*Brief 1:*
In the R session analyzing height and self-esteem, which object names does the output list as masked from esteem?
*Brief 2:*
In the R session analyzing height and self-esteem, what p-value does the Pearson correlation test report?
*Brief 3:*
Pick up the R session analyzing height and self-esteem after its last line and continue it.

*Text for analysis:*

## 19 19 67 3.4
## 20 20 67 4.0
library(MASS)
##
## Attaching package: 'MASS'
##
## The following object is masked from 'juul':
##
## menarche
attach(esteem)
truehist(Height, main="Height", xlab="Height (inches)")
curve(dnorm(x,mean=mean(Height),sd=sd(Height)),add=T)
truehist(Self.Esteem, main="Self Esteem", xlab= "Self Esteem (1-5 scale)", ymax=1.0, xlim=c(1,5))
curve(dnorm(x,mean=mean(Self.Esteem),sd=sd(Self.Esteem)),add=T)
#They both appear to be more or less normal. Self esteem does not appear to be as normally distributed as height.
b.Perform a Pearson Product Moment Correlation ® and determine its significance.
esteem<-read.table("/Users/mishaque/Desktop/Statistics Course/HW/HW3/TableF.txt",header=T)
attach(esteem)
## The following objects are masked from esteem (position 3):
##
## Height, Self.Esteem, Subject
cor.test(Height,Self.Esteem)
##
## Pearson's product-moment correlation
##
## data: Height and Self.Esteem
## t = -3.405, df = 18, p-value = 0.003154
## alternative hypothesis: true correlation is not equal to 0
## 95 percent confidence interval:
## -0.8367 -0.2537
## sample estimates:
## cor
## -0.626
#There does seem to be a significant correlation between the two variables.
c.Print out a scatter plot with regression line
esteem<-read.table("/Users/mishaque/Desktop/Statistics Course/HW/HW3/TableF.txt",header=T)
attach(esteem)
## The following objects are masked from esteem (position 3):
##
## Height, Self.Esteem, Subject
## The following objects are masked from esteem (position 4):
##
## Height, Self.Esteem, Subject
plot(Height,Self.Esteem, main="Self Esteem vs Height", ylab="Self Esteem (1-5 scale)", xlab="Height (inches)", ylim=c(1,5))
abline(lm(Self.Esteem~Height), col=2)
plot(Height,Self.Esteem, main="Self Esteem vs Height", ylab="Self Esteem (1-5 scale)", xlab="Height (inches)")
abline(lm(Self.Esteem~Height), col=2)

*Dataset content:*
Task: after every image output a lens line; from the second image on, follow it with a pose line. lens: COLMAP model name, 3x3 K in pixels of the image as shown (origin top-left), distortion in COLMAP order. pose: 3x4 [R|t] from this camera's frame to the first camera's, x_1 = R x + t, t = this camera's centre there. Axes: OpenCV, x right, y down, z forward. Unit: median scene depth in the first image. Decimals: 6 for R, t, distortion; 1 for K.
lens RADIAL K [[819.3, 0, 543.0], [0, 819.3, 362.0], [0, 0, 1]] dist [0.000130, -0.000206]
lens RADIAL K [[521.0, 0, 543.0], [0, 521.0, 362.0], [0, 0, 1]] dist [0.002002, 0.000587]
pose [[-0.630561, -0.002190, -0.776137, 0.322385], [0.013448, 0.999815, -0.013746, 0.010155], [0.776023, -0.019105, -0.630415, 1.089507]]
--
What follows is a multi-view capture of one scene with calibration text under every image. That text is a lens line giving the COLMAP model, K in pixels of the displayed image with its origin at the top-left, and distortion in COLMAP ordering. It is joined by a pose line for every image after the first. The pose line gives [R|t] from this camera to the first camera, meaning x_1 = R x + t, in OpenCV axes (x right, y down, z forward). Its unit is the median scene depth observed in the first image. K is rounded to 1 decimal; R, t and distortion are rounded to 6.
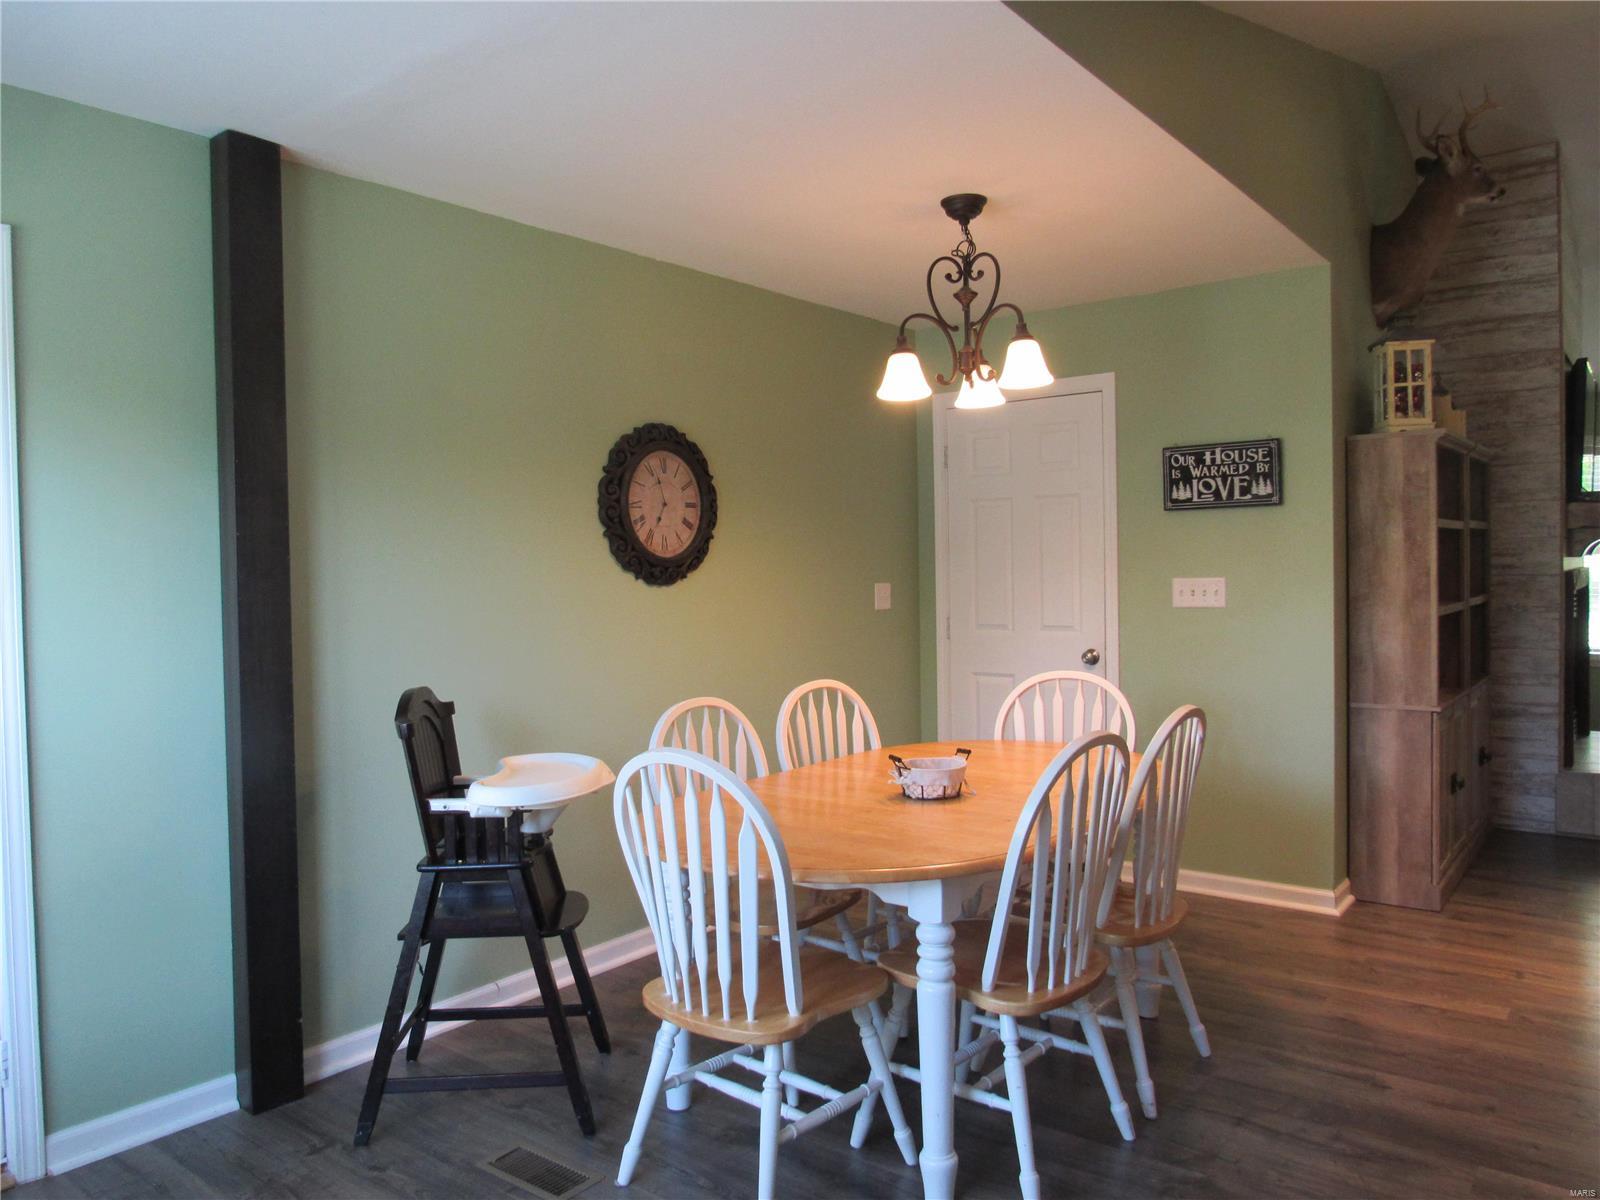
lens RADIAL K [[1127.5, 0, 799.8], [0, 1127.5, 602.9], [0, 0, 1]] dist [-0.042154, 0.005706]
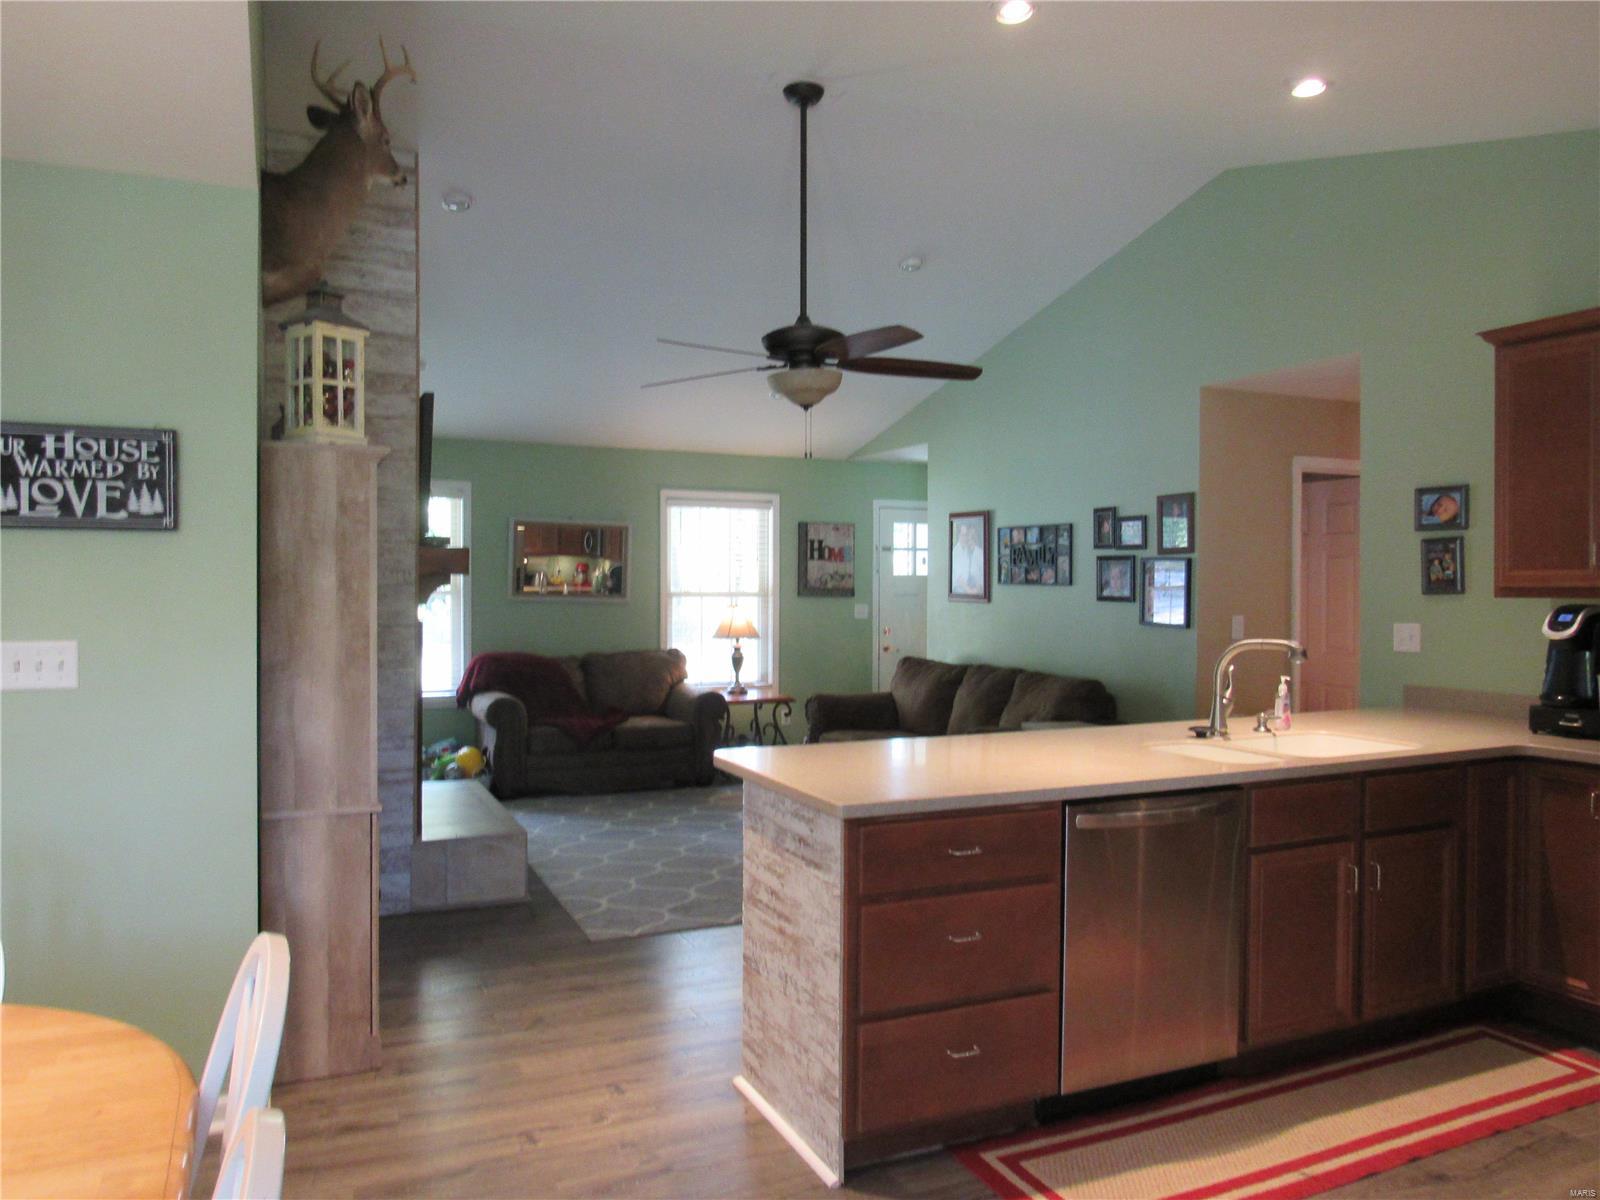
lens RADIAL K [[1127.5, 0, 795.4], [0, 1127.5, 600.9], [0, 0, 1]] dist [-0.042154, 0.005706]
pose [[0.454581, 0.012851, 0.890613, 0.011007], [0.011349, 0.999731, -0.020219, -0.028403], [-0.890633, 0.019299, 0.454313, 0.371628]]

*Response 1:*
Height, Self.Esteem, Subject

*Response 2:*
0.003154

*Response 3:*
10.Perform the following functions on the data in TABLE F.
a.Add the confidence bands and prediction bands to the scatter plot in Problem 9.
esteem<-read.table("/Users/mishaque/Desktop/Statistics Course/HW/HW3/TableF.txt",header=T)
attach(esteem)
## The following objects are masked from esteem (position 3):
##
## Height, Self.Esteem, Subject
## The following objects are masked from esteem (position 4):
##
## Height, Self.Esteem, Subject
## The following objects are masked from esteem (position 5):
##
## Height, Self.Esteem, Subject
lm.esteem<-lm(Self.Esteem~Height)
pred.frame<-data.frame(Height=58:75)
pp<-predict(lm.esteem,int="p",newdata=pred.frame)
pc<-predict(lm.esteem,int="c",newdata=pred.frame)
plot(Height,Self.Esteem,ylim=c(1,5), main="Self Esteem vs Height", xlab="Height (inches)", ylab= "Self Esteem (1-5 scale)")
pred.height<-pred.frame$Height
matlines(pred.height,pc,lty=c(1,2,2),col=1)
matlines(pred.height,pp,lty=c(1,3,3),col=2)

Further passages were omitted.